Warning

The Few-Shot Product Recognition reference application, first introduced in v1.0, is slated for re-implementation. This update aims to significantly improve its configurability, customizability, and scalability. As a result, the application is provided “as-is” in its current form, without further support.

We encourage users to utilize the existing assets and documentation to understand our reference architecture. For a more detailed proof-of-concept or pilot evaluation of our few-shot product recognition approach, we highly recommend examining the two AI models powering the application. These models can be combined quickly with a vector database to create an effective few-shot recognition pipeline:

Retail Object Detection: https://catalog.ngc.nvidia.com/orgs/nvidia/teams/tao/models/retail_object_detection

Retail Object Recognition (Embedding): https://catalog.ngc.nvidia.com/orgs/nvidia/teams/tao/models/retail_object_recognition

Quickstart

Overview

Few-Shot Product Recognition, also called Retail Item Recognition with Few-Shot Learning (FSL), is a reference application for video analytics applications for retail self-checkout. FSL detects and recognizes a retail item while it is being captured by a video camera and scanned by a barcode scanner. The application predicts the barcode of the item based on the video frame. If the prediction does not match the barcode scanner’s output, the application labels the item unknown and allows the user to add item image and the barcode scanner result to the application database. When the same item is captured again, the application has a higher chance of recognizing it. There are two main ideas behind this application:

A retail item is detected from the scene. The embedding of such detection is extracted and compared with a database of embeddings. The barcode associated with the closest embedding found is the predicted label of the item. The mismatch between the predicted label and the ground truth provided by the barcode scanner signals an alert.
The application logs all predictions. There are API’s to examine these logs, and to further improve the system with previous predictions.

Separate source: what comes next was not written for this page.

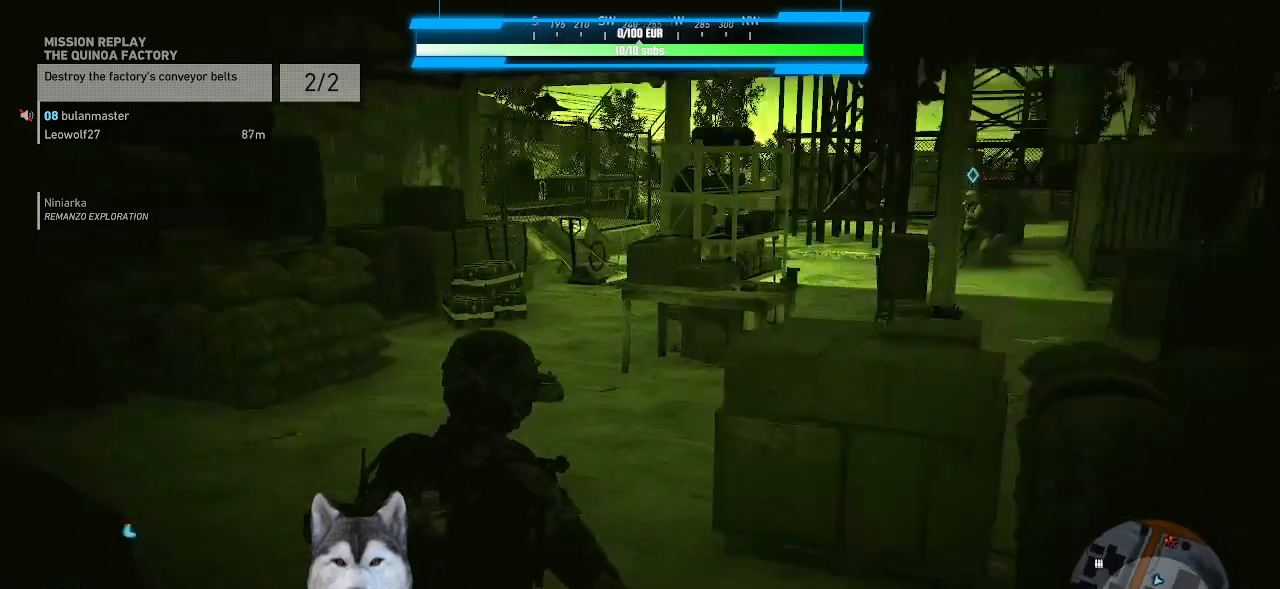
{"keys": ["w"], "mouse": [], "mouse_move": "still", "events": []}
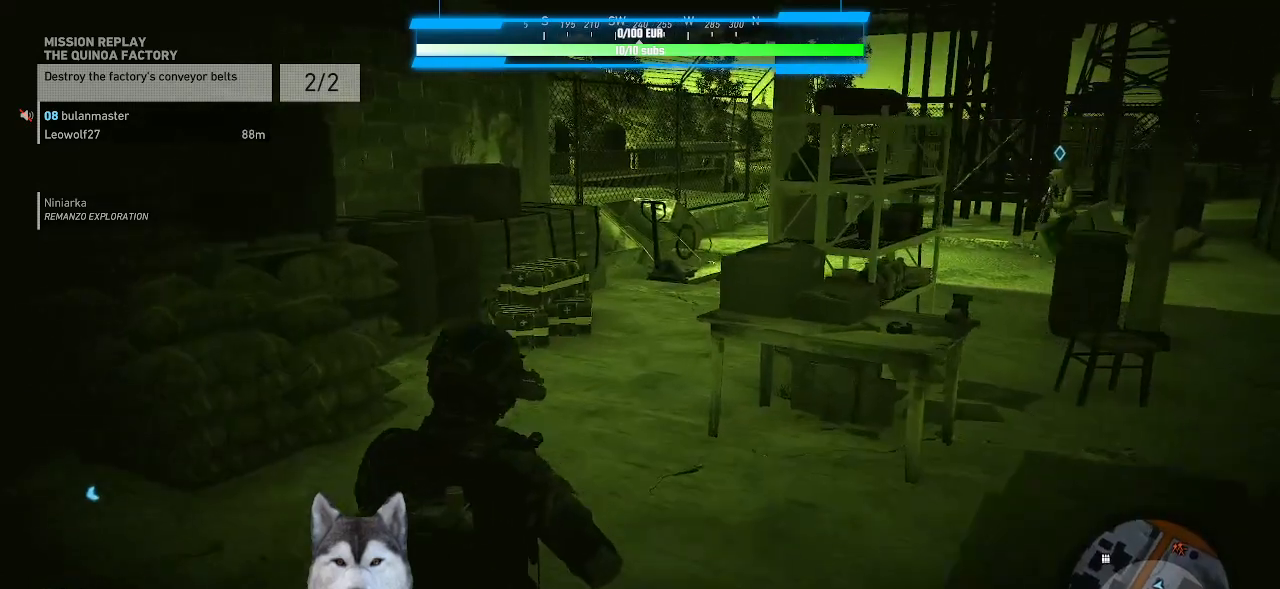
{"keys": [], "mouse": [], "mouse_move": "still", "events": [[267, "w", "up"], [333, "w", "down"], [400, "w", "up"]]}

A visual representation of the FSL pipeline provided above. Video feed gets into the VST microservice and the output from VST goes to the Perception (DeepStream). This microservice generates a class-agnostic bounding box and an embedding vector for each detected object. These metadata are pushed to the Redis Message Broker. The Similarity Search microservice grabs the metadata from the Message Broker and predict the class of each object by finding its closest match in the embedding database. Again this metadata is also sent to the Message Broker, where it flows in the ELK Stack.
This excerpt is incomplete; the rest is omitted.